Netflix chief Reed Hastings is leaving the streaming service he co-founded 29 years ago as the company gets back on its feet after losing a $72 billion deal with Warner Bros. Discovery.

In a letter sent to investors Thursday, Netflix said Hastings will not run for re-election at the annual meeting in June and plans to focus on philanthropy and other pursuits.

The company’s shares fell nearly 8% on news of Hastings’ departure.

“Mr. Hastings’ decision not to seek re-election is not the result of any disagreement with the company,” Netflix said in an SEC filing on Thursday. One Statement to VarietyHastings said Netflix changed his life. The company has not named his successor.

“My all-time favorite memory was January 2016, when we enabled nearly the entire planet to enjoy our service,” said Hastings, 65, and offered “special thanks” to co-CEOs Ted Sarandos and Greg Peters, “whose commitment to the greatness of Netflix is ​​so strong that I can now focus on new things.”

Hastings founded Netflix 29 years ago in northern California and led its transformation from a mail-order DVD company into an avatar of the streaming TV era. He steps down as CEO in 2023.

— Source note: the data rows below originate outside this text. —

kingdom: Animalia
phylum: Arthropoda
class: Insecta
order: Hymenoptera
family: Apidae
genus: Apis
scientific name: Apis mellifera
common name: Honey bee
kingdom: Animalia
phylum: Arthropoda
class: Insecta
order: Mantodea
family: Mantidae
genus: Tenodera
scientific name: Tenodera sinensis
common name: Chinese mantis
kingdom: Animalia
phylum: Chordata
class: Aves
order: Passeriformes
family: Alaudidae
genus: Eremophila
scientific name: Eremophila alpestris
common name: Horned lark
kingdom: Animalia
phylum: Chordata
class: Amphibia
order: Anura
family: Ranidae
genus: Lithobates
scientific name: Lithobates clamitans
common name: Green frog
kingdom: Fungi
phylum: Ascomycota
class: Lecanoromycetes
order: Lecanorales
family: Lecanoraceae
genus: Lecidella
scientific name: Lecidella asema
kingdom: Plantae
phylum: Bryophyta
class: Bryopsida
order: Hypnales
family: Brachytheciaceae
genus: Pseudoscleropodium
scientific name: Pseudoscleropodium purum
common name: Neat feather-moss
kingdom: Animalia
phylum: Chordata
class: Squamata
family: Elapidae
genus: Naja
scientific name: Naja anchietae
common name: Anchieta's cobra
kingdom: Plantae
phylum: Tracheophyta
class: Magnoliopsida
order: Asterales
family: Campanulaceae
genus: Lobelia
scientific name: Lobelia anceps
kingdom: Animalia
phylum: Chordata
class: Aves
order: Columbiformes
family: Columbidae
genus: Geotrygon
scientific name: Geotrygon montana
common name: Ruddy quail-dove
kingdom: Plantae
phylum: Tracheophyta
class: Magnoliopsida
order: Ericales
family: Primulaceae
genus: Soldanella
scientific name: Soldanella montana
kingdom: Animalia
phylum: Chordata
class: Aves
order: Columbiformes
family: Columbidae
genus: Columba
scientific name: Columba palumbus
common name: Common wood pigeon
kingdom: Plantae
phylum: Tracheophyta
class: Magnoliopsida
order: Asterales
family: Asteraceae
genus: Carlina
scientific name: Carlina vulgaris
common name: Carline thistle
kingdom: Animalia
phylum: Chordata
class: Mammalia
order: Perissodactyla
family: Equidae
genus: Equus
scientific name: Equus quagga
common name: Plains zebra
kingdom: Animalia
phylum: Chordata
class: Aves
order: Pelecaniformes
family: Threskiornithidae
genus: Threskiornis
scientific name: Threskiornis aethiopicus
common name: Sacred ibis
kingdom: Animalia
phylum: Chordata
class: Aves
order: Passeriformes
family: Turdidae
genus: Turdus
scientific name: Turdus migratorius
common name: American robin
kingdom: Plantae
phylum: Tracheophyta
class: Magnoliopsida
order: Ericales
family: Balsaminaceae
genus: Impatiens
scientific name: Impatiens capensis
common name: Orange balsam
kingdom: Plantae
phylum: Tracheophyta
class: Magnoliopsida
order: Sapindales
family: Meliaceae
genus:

In a 14-page shareholder letter, Netflix reaffirmed that its mission remains “ambitious and unchanging” – to entertain the world, offering films and series to suit many tastes, cultures and languages. The company’s full-year financial outlook remains unchanged.

The company hasn’t said how it plans to spend the $2.8 billion termination fee it received after losing the Warner Bros. movie studio and HBO.

Netflix sought to acquire Warner Bros. last year, but ultimately backed out, leaving Paramount Skydance in the path of acquiring the studio. Paramount is run by David Ellison, son of Trump supporter Larry Ellison.

In its earnings release, the company announced that its revenue rose 16% year-over-year to $12.25 billion, modestly beating analysts’ estimates of $12.18 billion.

Telling investors that the acquisition of Warner Bros. was a “nice to have, no need to own” proposition, Netflix highlighted areas of future growth.

The company said its investment in expanding entertainment offerings with video podcasts and live entertainment such as the World Baseball Classic in Japan has increased engagement. With ad revenue on track to reach $3 billion in 2026 (a double from a year ago), it plans to use technology to improve user experience and improve monetization.